Aku dikenalkan pada Pak Alexander Yum yang merupakan kepala dusun Dusun Lidung. Dusun ini merupakan satu dari tiga dusun yang ada di Desa Benuis. Berbeda dengan Dusun Rimba Panjang dan Dusun Sawah, Dusun Lidung ini letaknya paling jauh dari kantor desa. Bahkan secara wilayah, dusun ini masuk dalam wilayah Desa Jongkong Hulu.
Baca Juga: Hutan Desa Benuis
Perjalanan menuju Dusun Lidung memerlukan waktu sekitar 10 menit. Perjalanan lama bukan karena jauh, tapi karena jalan yang dilewati masih berupa jalan tanah. Saking seringnya melewati jalan tanah ini, aku jadi terbiasa dengan jalan tanah. Meskipun jalan lebar, permukaan tanah masih belum rata. Diperlukan kejelian untuk melewati setiap ruas jalan tanah ini.
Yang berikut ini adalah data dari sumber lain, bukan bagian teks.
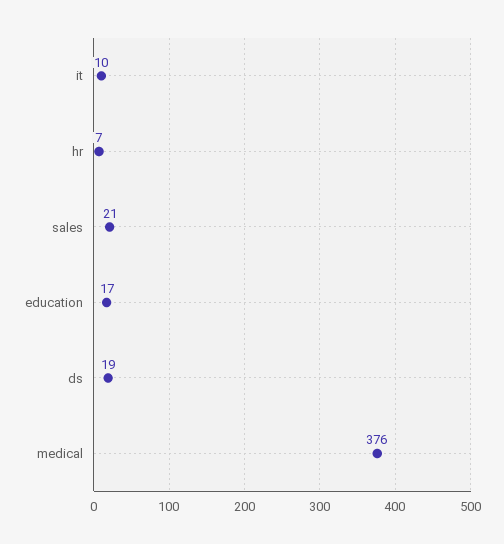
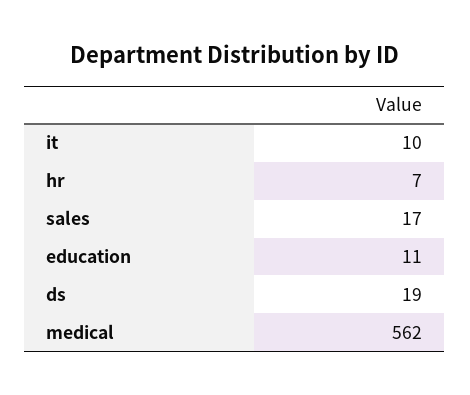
sales: 21 -> 17
education: 17 -> 11
medical: 376 -> 562

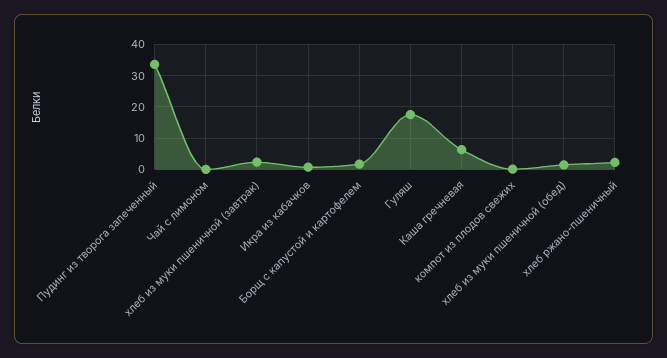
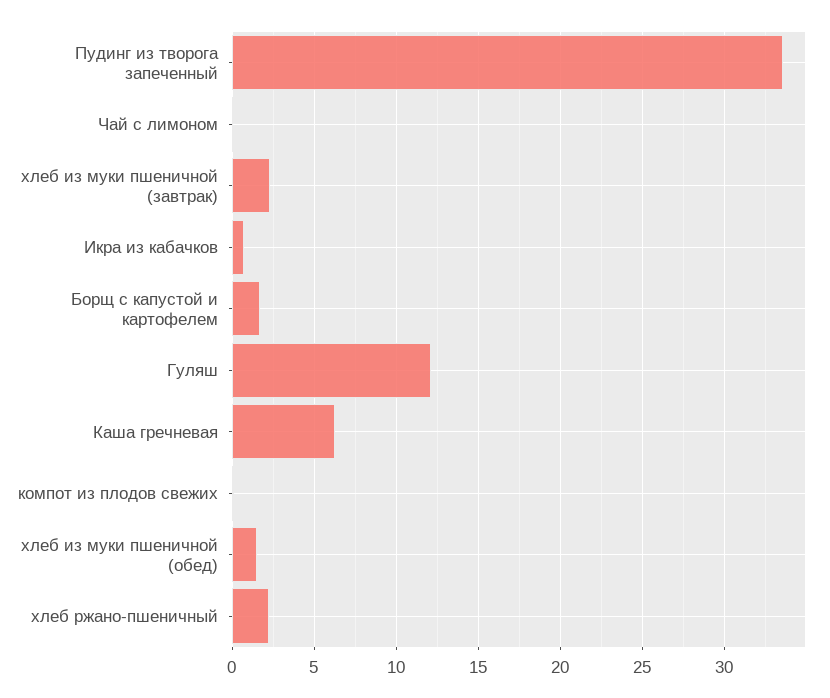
Гуляш: 18 -> 12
Ruas jalan tanah ini memang jadi bagian terakhir dari seluruh jalan yang menghubungkan antar desa yang belum diperbaiki.
Bagi warga Desa Benuis dan Dusun Lidung, jalanan berupa tanah merupakan hal yang biasa bagi mereka. Pembangunan jalan ini menghubungkan beberapa desa di dua kecamatan. Proses pengerjaan jalan dimulai dari desa-desa yang berada di ujung. Kemudian akan bertemu di desa yang berada di tengah. Posisi Desa Benuis yang berada di tengah, mengakibatkan pembangunan jalan desa ini menjadi bagian terakhir yang diperbaiki.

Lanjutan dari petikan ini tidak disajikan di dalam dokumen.